Tutto accade in quel momento in cui il pennello imbevuto d’inchiostro, si avvicina alla grana della carta e di colpo vi deposita il segno. I gesti sono rapidi, le figure comunicano tra loro attraverso piccoli tratti appena accennati, lasciati da un ciuffo del pennello. A volte provo a tracciare segni senza volontà di raffigurare, e sul rettangolo bianco appare la scena da interpretare. Di solito in questi disegni scopro piccoli segni che in seguito rifarò più grandi. Immagino nella stanza del mio studio a Roma, una telecamera piazzata sul soffitto a riprendere in pianta i miei spostamenti, dal tavolo dei servizi, a quello dei gesti, alle soste a volte molto lunghe, tra una pennellata e l’altra.

All’inchiostro che da lucido diventa opaco, ai segni che lentamente si presentano. Il tavolo dei gesti è ricoperto di segni, che il più delle volte sono atterrati fuori dal rettangolo bianco, è come se avessi un infinito mondo a mia disposizione, essi si presentano ogni volta che mi accingo a dipingere, come possibili modelli. Ma il gesto è sempre diverso, e di colpo la figura, il paesaggio, la casa, si fermano sulla grana della carta, come un grumo di colore lanciato da una fionda. Le distanze tra un gesto e l’altro si modificano a secondo dei segni che appaiono, a volte è il pennello e che il gesto che rifiutano il prolungarsi dell’esercizio. Alla fine la contemplazione ricostruisce il percorso del racconto figurato. Mescolare i tipi di carta, è come presentare persone diverse tra loro, il pennello agisce sempre uguale, ma è la carta a reagire in maniera diversa, e quindi quello che di colpo succede su di un tipo di carta, su di un altro si fa più lento, ha bisogno di più gesti, più inchiostro e durante la contemplazione si rivelano tracce dei modi diversi di assorbimento della carta.

Sul tavolo dei gesti oltre all’inchiostro, sostano gli acrilici, l’olio, l’ecoline, le tempere, gli smalti, come attori assistono alle prove dei loro compagni, attenti alle cadute, all’improvviso bisogno di un gesto-cielo/terra, intervenendo e mescolandosi a volte in maniera miracolosa.

Poggiate alla parete come vecchie scenografie, ci sono le tele i cartoni, piccoli formati 25×30/30×40 che convivono prospetticamente con il resto degli oggetti. Il tavolo dei gesti ha una parte centrale adebita al lavoro, a destra e sinistra oltre ai materiali ci sono le pile di fogli di carta: sono le case dei segni, ogni piano una storia.
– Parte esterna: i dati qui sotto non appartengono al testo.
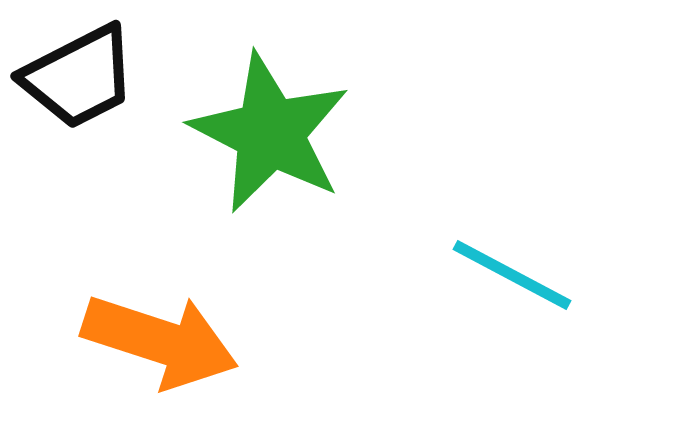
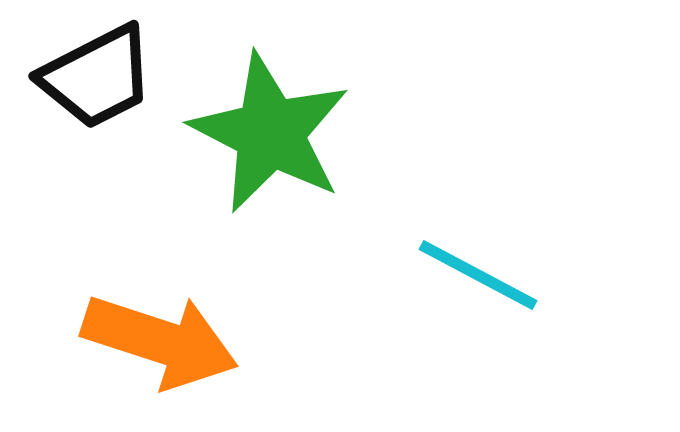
black trapezoid: moved 18 px right
cyan line: moved 34 px left
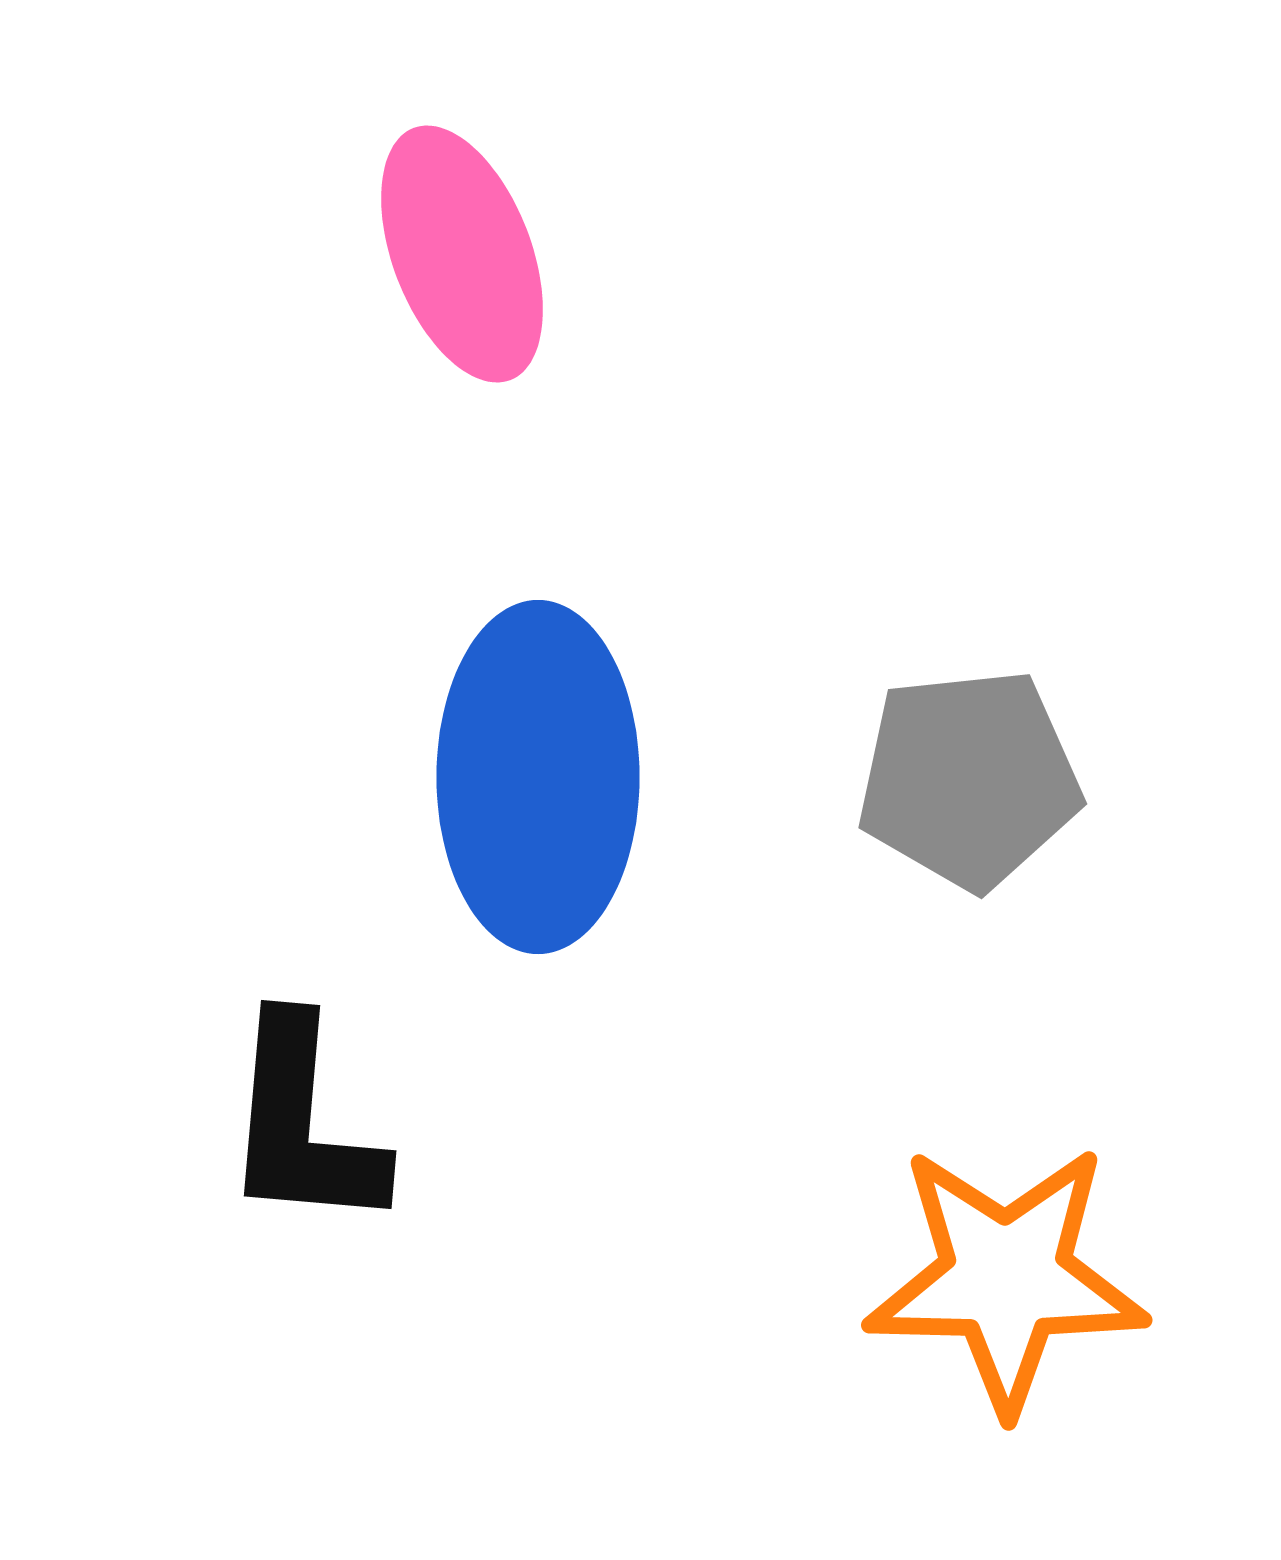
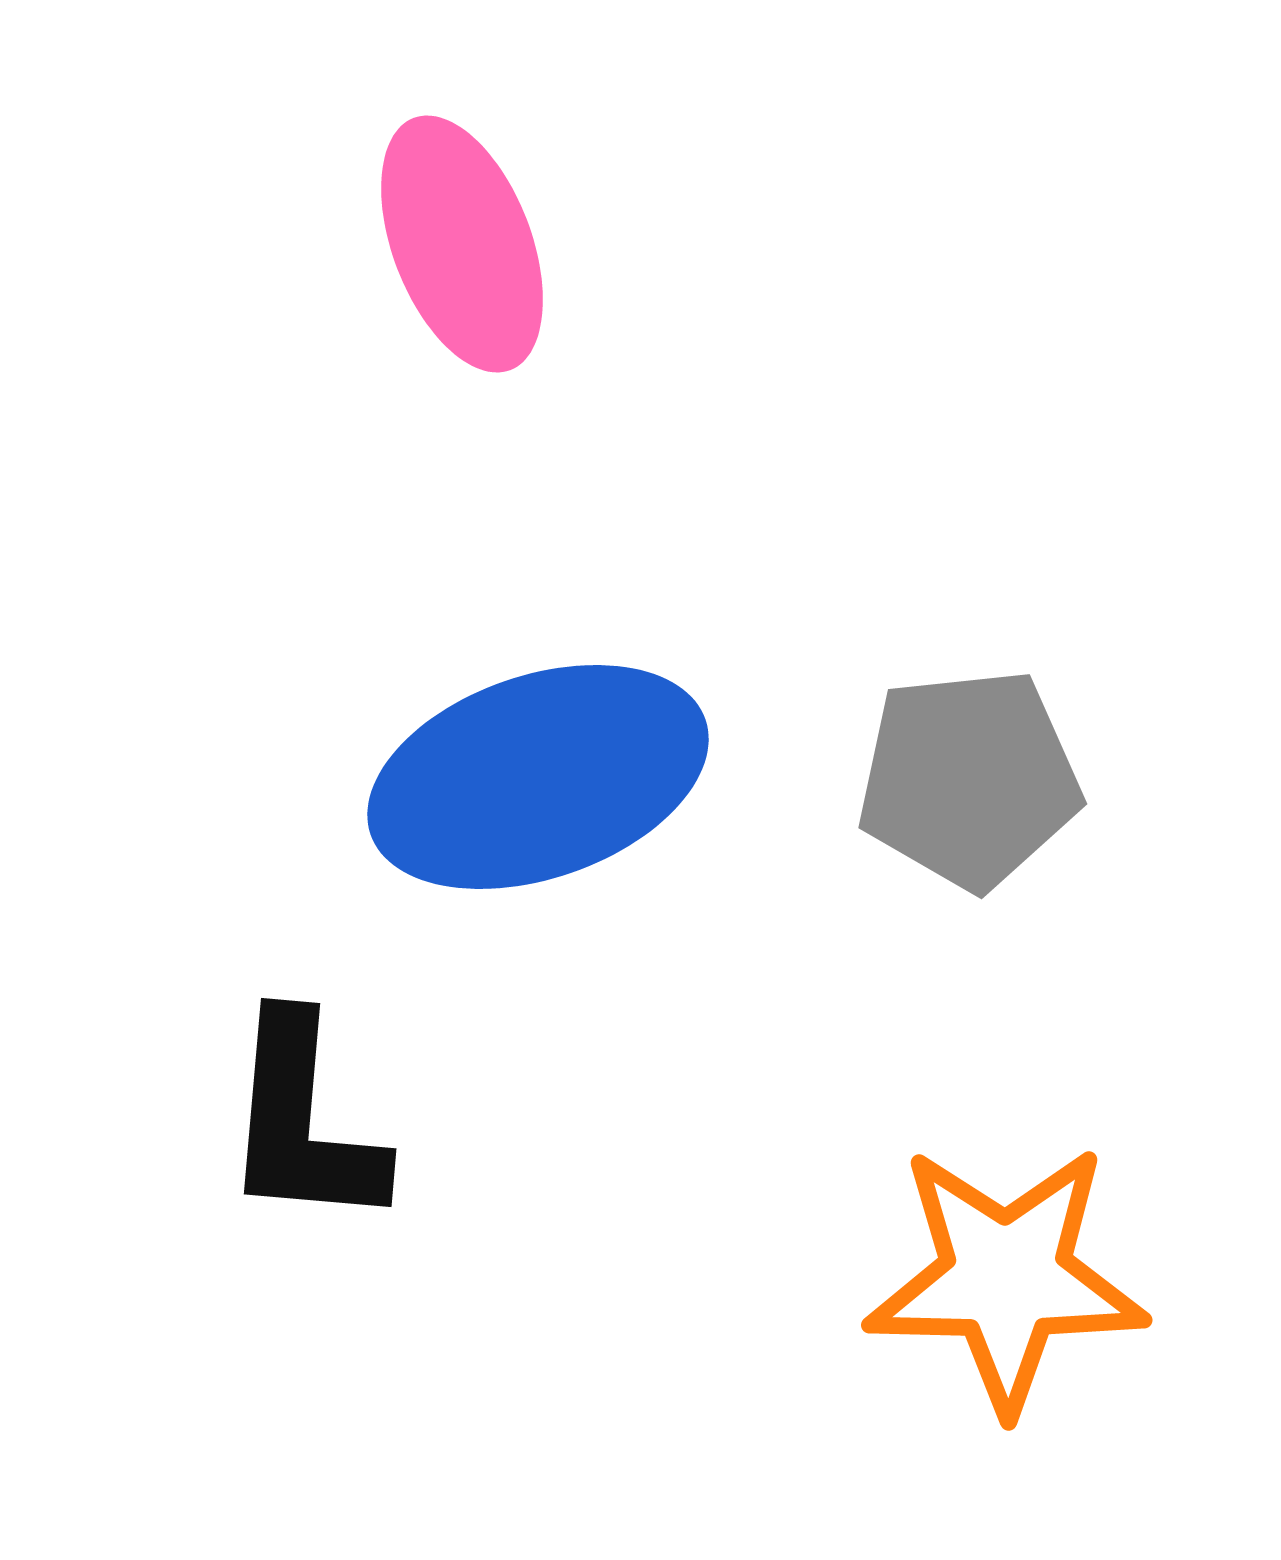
pink ellipse: moved 10 px up
blue ellipse: rotated 71 degrees clockwise
black L-shape: moved 2 px up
Al mio tavolo dei gesti mi ci accosto in piedi, e in piedi inizio il mio esercizio gestuale. Veder nascere dell’alto dell’occhio quello che un attimo prima è atteso, e quello che può diventare inatteso, di troppo. Tutto questo riesco a controllarlo con il corpo, devo essere in piedi e sentire la mano leggera pronta a segnare, a condurre il pennello secondo ritmi sempre più diversi. Quasi sempre è una figura che stabilisco con il rettangolo bianco la sua posizione, il resto ruoterà intorno ad essa. Così per settimane deposito disegni su disegni godendomi, mentre la pila si allunga, il futuro momento di contemplazione.